## What you need to do
Transcribe each record exactly. Omit the pictures.

## Page images and extracted text
+++
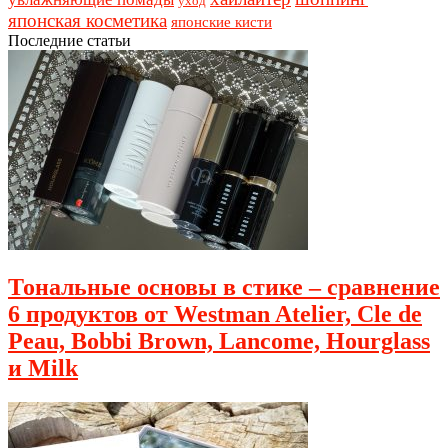
уход
японская косметика
японские кисти
Последние статьи
Тональные основы в стике – сравнение
6 продуктов от Westman Atelier, Cle de
Peau, Bobbi Brown, Lancome, Hourglass
и Milk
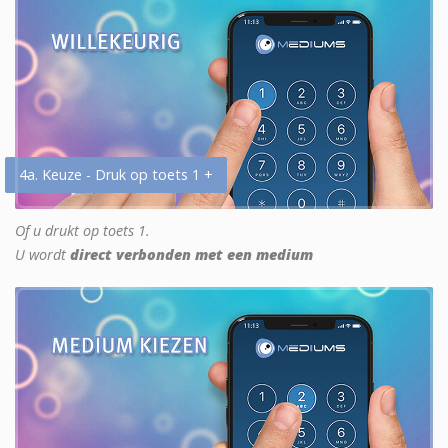
4a. Keuze - Druk op toets 1 +
Of u drukt op toets 1.
U wordt
direct verbonden met een medium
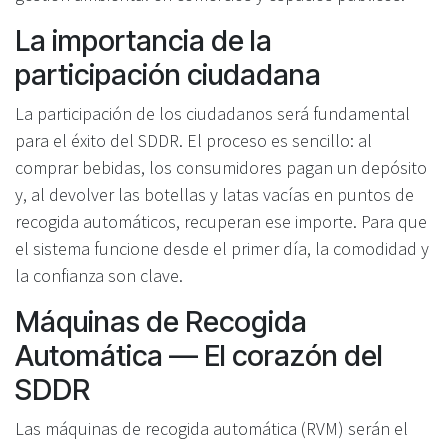
La importancia de la
participación ciudadana
La participación de los ciudadanos será fundamental
para el éxito del SDDR. El proceso es sencillo: al
comprar bebidas, los consumidores pagan un depósito
y, al devolver las botellas y latas vacías en puntos de
recogida automáticos, recuperan ese importe. Para que
el sistema funcione desde el primer día, la comodidad y
la confianza son clave.
Máquinas de Recogida
Automática — El corazón del
SDDR
Las máquinas de recogida automática (RVM) serán el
+++
## Answer below
уход
японская косметика
японские кисти
Последние статьи
Тональные основы в стике – сравнение
6 продуктов от Westman Atelier, Cle de
Peau, Bobbi Brown, Lancome, Hourglass
и Milk
4a. Keuze - Druk op toets 1 +
Of u drukt op toets 1.
U wordt
direct verbonden met een medium
La importancia de la
participación ciudadana
La participación de los ciudadanos será fundamental
para el éxito del SDDR. El proceso es sencillo: al
comprar bebidas, los consumidores pagan un depósito
y, al devolver las botellas y latas vacías en puntos de
recogida automáticos, recuperan ese importe. Para que
el sistema funcione desde el primer día, la comodidad y
la confianza son clave.
Máquinas de Recogida
Automática — El corazón del
SDDR
Las máquinas de recogida automática (RVM) serán el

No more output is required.